Brief:
Using the listing below, set down exactly the lines starting at the line that contains "focal_35mm: 23" and ending at the line that contains "focal_mm: 5.54", both included, and no others.

Data for analysis:
+ + + + + + +
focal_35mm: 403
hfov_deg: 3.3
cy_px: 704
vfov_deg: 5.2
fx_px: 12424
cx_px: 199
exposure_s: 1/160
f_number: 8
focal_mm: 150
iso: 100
+ + + + + + +
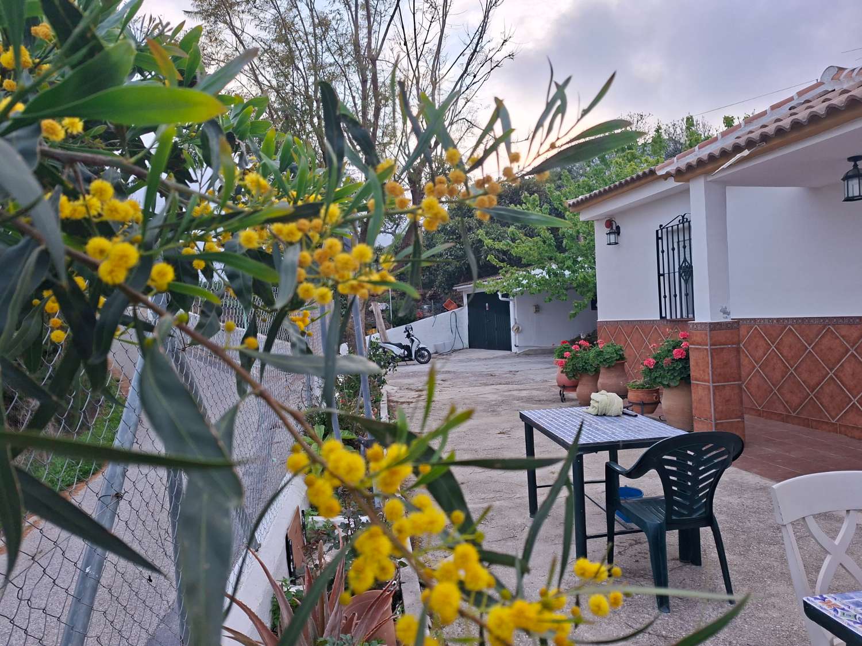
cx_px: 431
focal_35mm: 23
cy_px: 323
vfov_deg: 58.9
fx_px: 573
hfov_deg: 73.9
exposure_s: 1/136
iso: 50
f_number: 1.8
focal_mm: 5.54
+ + + + + + +
Response for this exercise:
focal_35mm: 23
cy_px: 323
vfov_deg: 58.9
fx_px: 573
hfov_deg: 73.9
exposure_s: 1/136
iso: 50
f_number: 1.8
focal_mm: 5.54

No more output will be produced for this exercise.